NAYPYITAW (Myanmar) • US Secretary of State John Kerry yesterday hailed Myanmar's transition to a civilian government steered by Ms Aung San Suu Kyi as a "remarkable statement" that furthers the cause of global democracy.
In the first high-level meeting with Ms Suu Kyi and her administration since it took office in March, Mr Kerry told the Nobel laureate her country's evolution towards democracy after decades under the military served as a beacon of hope.
"Today my message is very, very simple: We strongly support the democratic transition that is taking place here," he told reporters at a joint press conference with Ms Suu Kyi in the capital, Naypyitaw.
Historic elections in November swept Ms Suu Kyi and her party into office and effectively ended half a century of military rule.
Mr Kerry applauded the process as a "remarkable statement to people all over the world", adding that the new government "has already accomplished extraordinary things".
SUPPORT FOR TRANSITION
Today my message is very, very simple:
We strongly support the democratic transition that is taking place here.
US SECRETARY OF STATE JOHN KERRY
But points of tension remain in the US-Myanmar relationship. Mr Kerry said he had discussed the Rohingya issue with Ms Suu Kyi during their meeting, describing it as "very sensitive" and "divisive".

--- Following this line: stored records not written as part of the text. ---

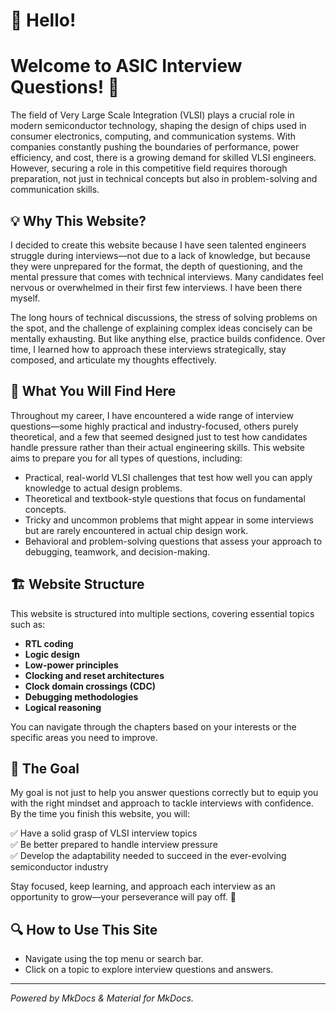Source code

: # 👋 Hello!
# Welcome to ASIC Interview Questions! 🚀

The field of Very Large Scale Integration (VLSI) plays a crucial role in modern semiconductor technology, shaping the design of chips used in consumer electronics, computing, and communication systems. With companies constantly pushing the boundaries of performance, power efficiency, and cost, there is a growing demand for skilled VLSI engineers. However, securing a role in this competitive field requires thorough preparation, not just in technical concepts but also in problem-solving and communication skills.

## 💡 Why This Website?

I decided to create this website because I have seen talented engineers struggle during interviews—not due to a lack of knowledge, but because they were unprepared for the format, the depth of questioning, and the mental pressure that comes with technical interviews. Many candidates feel nervous or overwhelmed in their first few interviews. I have been there myself. 

The long hours of technical discussions, the stress of solving problems on the spot, and the challenge of explaining complex ideas concisely can be mentally exhausting. But like anything else, practice builds confidence. Over time, I learned how to approach these interviews strategically, stay composed, and articulate my thoughts effectively.

## 🎯 What You Will Find Here

Throughout my career, I have encountered a wide range of interview questions—some highly practical and industry-focused, others purely theoretical, and a few that seemed designed just to test how candidates handle pressure rather than their actual engineering skills. This website aims to prepare you for all types of questions, including:

- Practical, real-world VLSI challenges that test how well you can apply knowledge to actual design problems.
- Theoretical and textbook-style questions that focus on fundamental concepts.
- Tricky and uncommon problems that might appear in some interviews but are rarely encountered in actual chip design work.
- Behavioral and problem-solving questions that assess your approach to debugging, teamwork, and decision-making.

## 🏗️ Website Structure

This website is structured into multiple sections, covering essential topics such as:

- **RTL coding**  
- **Logic design**  
- **Low-power principles**  
- **Clocking and reset architectures**  
- **Clock domain crossings (CDC)**  
- **Debugging methodologies**  
- **Logical reasoning**  

You can navigate through the chapters based on your interests or the specific areas you need to improve.

## 🚀 The Goal

My goal is not just to help you answer questions correctly but to equip you with the right mindset and approach to tackle interviews with confidence. By the time you finish this website, you will:

✅ Have a solid grasp of VLSI interview topics  
✅ Be better prepared to handle interview pressure  
✅ Develop the adaptability needed to succeed in the ever-evolving semiconductor industry  

Stay focused, keep learning, and approach each interview as an opportunity to grow—your perseverance will pay off. 💪

## 🔍 **How to Use This Site**

- Navigate using the top menu or search bar.
- Click on a topic to explore interview questions and answers.

---

*Powered by MkDocs & Material for MkDocs.*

"I know it arises strong passions here," Mr Kerry said. "What is critical to focus on is solving the problem... which is improving the situation on the ground, to promote development, promote respect for human rights and benefit all of those that live in Rakhine and throughout Myanmar."
In response, Ms Suu Kyi asked to be given "enough space" to address the plight of the Rohingya.
"Emotive terms make it very difficult for us to find a peaceful and sensible resolution to our problems," Ms Suu Kyi said. "All that we are asking is that people should be aware of the difficulties we are facing and to give us enough space to solve all our problems."
Last month, hundreds of demonstrators protested in front of the US embassy in Yangon in objection to the use of the term Rohingya in a statement issued by the embassy. The term is incendiary to Buddhist nationalists, who label the group "Bengalis" and view them as illegal immigrants from Bangladesh.
"What we want to do is avoid any terms that just add fuel to the fire," Ms Suu Kyi said. "I wasn't talking about one particular term, I was talking about all the terms that are incendiary and which create greater divisions in the Rakhine and, of course, elsewhere too."
Washington last week lifted a host of financial and trade embargoes, but has kept the backbone of its sanctions as well as a blacklist of cronies and businesses close to the former junta.
"I know that the legacy of more than half a century of military rule has not been completely erased," Mr Kerry said.
Ms Suu Kyi, a veteran activist whose decades-long struggle against the generals won the world's admiration, has much political capital in Washington.
She now serves as Myanmar's foreign minister, while also holding the newly created position of state counsellor, putting her at the helm of government in defiance of an army-drafted Constitution that bars her from the presidency. That role is now held by her long-time ally, Mr Htin Kyaw.
Mr Kerry also met army chief Min Aung Hlaing, as Washington looks to induce further democratisation moves.
Mr Kerry left for Vietnam yesterday to accompany US President Barack Obama to Hanoi and Ho Chi Minh City for a three-day visit likely to focus on trade, security and human rights.